Derek offers Clifford’s Geometric Algebra as an example of arbitrary mathematical reasoning favored by some robotics engineers.
[added February 20, 2017]
If mathematics is anthropological; if it is merely another way the human mind works and is not the golden key to a deeper reality beyond our own experience, then it can tell us nothing new about the mysteries of existence; we will not calculate our way along a path to truth. Pursuing knowledge will require us to do the difficult physical experiments to make progress—to figure out what is really going on “out there.”
Based on what the smartest scientists are saying today, human beings can’t build the kind of instruments required to answer the mysteries of the very large and the very small. Getting answers will take detectors the size of galaxies; it will demand the energy supply of thousands of stars.

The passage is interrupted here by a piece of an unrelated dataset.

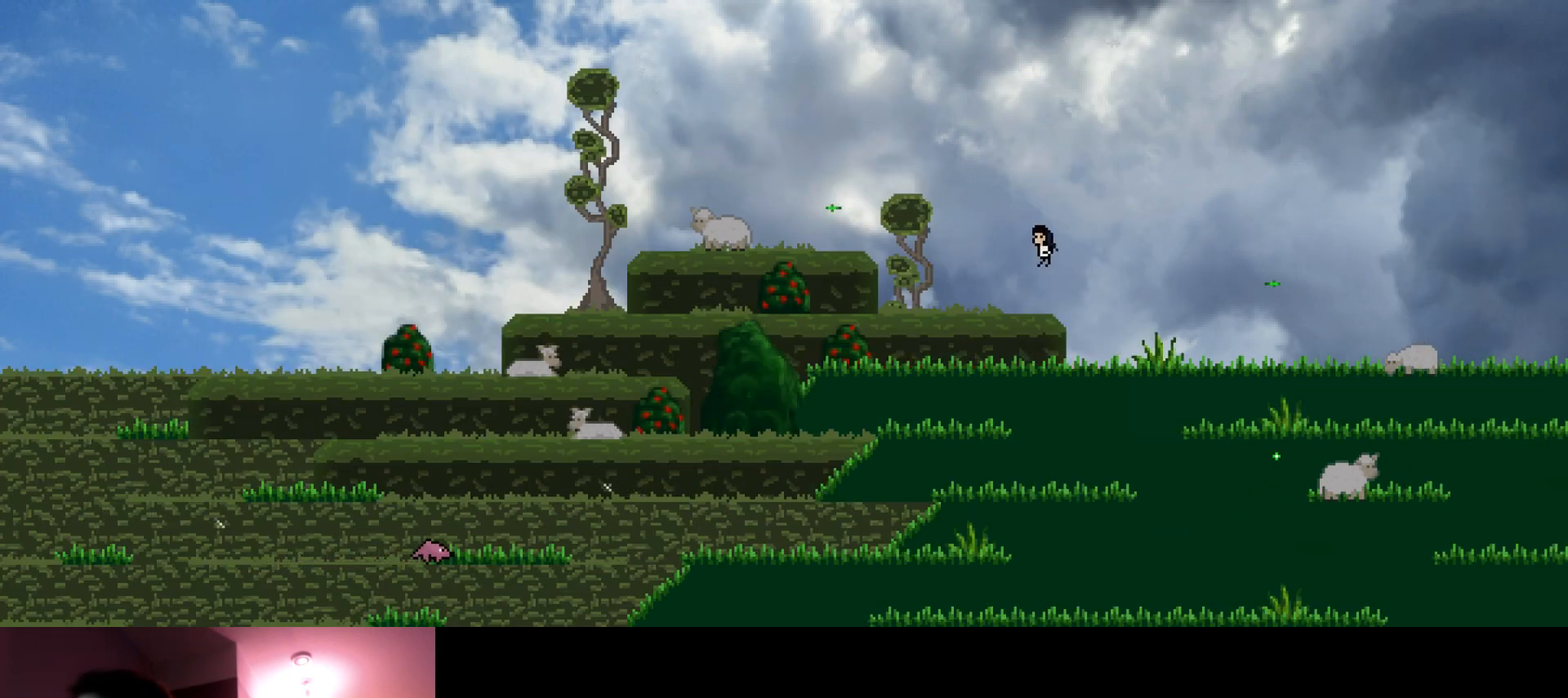
{"keys": ["left", "s", "up"], "events": [[300, "s", "down"]]}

If mathematics lacks a symbiotic connection to the hidden realties; if God is not a mathematician; if God doesn’t play dice as Einstein insisted… well, we won’t get to a deeper understanding of how the universe works or why it exists through clever use of mathematics. It just isn’t going to happen—not now; not anytime soon; not ever.
Kurt Gödel was the first mathematician to present for the existence of God a mathematical argument, which has proven simply impossible to falsify. If Kurt’s view of mathematics is reality, then his name is curious indeed, because its two syllables—God and El—are English and Hebrew respectively for “The Creator.”
Gödel’s name might be an imprimatur—with dots above its infinite “zero” making a kind of “pointer toward completeness”—perhaps placed by whatever it is who exists above and beyond this miraculous place where mathematicians and everyone else seem to live, however briefly.
The 18th century German playwright and philosopher, Friedrich Schiller, wrote, “…truth lies in the abyss.”
Pray that he’s wrong.
Billy Lee
Thanks, Molly. I rewrote the passage to address the issue you raised about the word “lie.”